**What you need to do**
Everything in the listing below from the line containing "PLÁTCI POJISTNÉHO (zaměstnavatelé a OSVČ)" through the line containing "Community Fest? Темата" must be repeated exactly; the remaining lines are not wanted.

**Data shown**
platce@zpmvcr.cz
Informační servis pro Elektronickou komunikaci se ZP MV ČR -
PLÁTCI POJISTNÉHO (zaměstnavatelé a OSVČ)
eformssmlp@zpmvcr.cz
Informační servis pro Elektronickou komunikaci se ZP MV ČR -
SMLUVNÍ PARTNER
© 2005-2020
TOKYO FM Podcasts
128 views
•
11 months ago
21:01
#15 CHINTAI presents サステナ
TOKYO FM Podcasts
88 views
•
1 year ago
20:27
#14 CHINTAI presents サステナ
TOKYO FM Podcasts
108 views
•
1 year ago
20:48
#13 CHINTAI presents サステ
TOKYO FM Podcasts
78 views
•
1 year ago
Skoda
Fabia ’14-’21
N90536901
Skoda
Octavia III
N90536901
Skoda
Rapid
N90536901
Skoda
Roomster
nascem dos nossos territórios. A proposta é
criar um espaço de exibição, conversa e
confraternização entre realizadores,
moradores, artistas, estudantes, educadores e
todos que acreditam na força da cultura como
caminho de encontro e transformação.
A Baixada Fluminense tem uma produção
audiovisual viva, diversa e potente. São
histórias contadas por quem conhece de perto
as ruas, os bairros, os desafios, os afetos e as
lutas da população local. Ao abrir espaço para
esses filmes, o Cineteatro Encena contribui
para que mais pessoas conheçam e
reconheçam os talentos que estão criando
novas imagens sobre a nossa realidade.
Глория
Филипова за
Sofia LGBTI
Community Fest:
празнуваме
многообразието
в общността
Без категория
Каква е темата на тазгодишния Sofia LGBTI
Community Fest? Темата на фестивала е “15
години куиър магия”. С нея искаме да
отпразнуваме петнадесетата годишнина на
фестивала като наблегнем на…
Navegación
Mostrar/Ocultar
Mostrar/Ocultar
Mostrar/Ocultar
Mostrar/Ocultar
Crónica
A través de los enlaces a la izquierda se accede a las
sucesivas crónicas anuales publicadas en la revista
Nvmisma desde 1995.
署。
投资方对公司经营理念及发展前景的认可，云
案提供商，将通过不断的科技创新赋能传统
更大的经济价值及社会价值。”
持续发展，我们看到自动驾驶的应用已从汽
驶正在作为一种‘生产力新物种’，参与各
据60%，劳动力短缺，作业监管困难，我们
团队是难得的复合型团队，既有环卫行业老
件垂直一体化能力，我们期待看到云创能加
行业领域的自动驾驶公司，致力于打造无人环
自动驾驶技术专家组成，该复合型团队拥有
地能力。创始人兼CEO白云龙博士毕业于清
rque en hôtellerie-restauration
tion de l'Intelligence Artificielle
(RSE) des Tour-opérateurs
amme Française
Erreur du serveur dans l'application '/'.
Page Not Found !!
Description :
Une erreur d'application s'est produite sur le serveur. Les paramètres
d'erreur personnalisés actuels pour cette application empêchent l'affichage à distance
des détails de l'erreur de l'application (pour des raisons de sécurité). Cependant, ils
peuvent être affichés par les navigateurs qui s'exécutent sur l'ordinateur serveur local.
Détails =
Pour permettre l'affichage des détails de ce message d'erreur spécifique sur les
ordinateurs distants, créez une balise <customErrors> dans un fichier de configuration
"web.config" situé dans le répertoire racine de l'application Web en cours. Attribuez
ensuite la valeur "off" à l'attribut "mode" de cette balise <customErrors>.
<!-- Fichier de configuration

**Response below**
PLÁTCI POJISTNÉHO (zaměstnavatelé a OSVČ)
eformssmlp@zpmvcr.cz
Informační servis pro Elektronickou komunikaci se ZP MV ČR -
SMLUVNÍ PARTNER
© 2005-2020
TOKYO FM Podcasts
128 views
•
11 months ago
21:01
#15 CHINTAI presents サステナ
TOKYO FM Podcasts
88 views
•
1 year ago
20:27
#14 CHINTAI presents サステナ
TOKYO FM Podcasts
108 views
•
1 year ago
20:48
#13 CHINTAI presents サステ
TOKYO FM Podcasts
78 views
•
1 year ago
Skoda
Fabia ’14-’21
N90536901
Skoda
Octavia III
N90536901
Skoda
Rapid
N90536901
Skoda
Roomster
nascem dos nossos territórios. A proposta é
criar um espaço de exibição, conversa e
confraternização entre realizadores,
moradores, artistas, estudantes, educadores e
todos que acreditam na força da cultura como
caminho de encontro e transformação.
A Baixada Fluminense tem uma produção
audiovisual viva, diversa e potente. São
histórias contadas por quem conhece de perto
as ruas, os bairros, os desafios, os afetos e as
lutas da população local. Ao abrir espaço para
esses filmes, o Cineteatro Encena contribui
para que mais pessoas conheçam e
reconheçam os talentos que estão criando
novas imagens sobre a nossa realidade.
Глория
Филипова за
Sofia LGBTI
Community Fest:
празнуваме
многообразието
в общността
Без категория
Каква е темата на тазгодишния Sofia LGBTI
Community Fest? Темата на фестивала е “15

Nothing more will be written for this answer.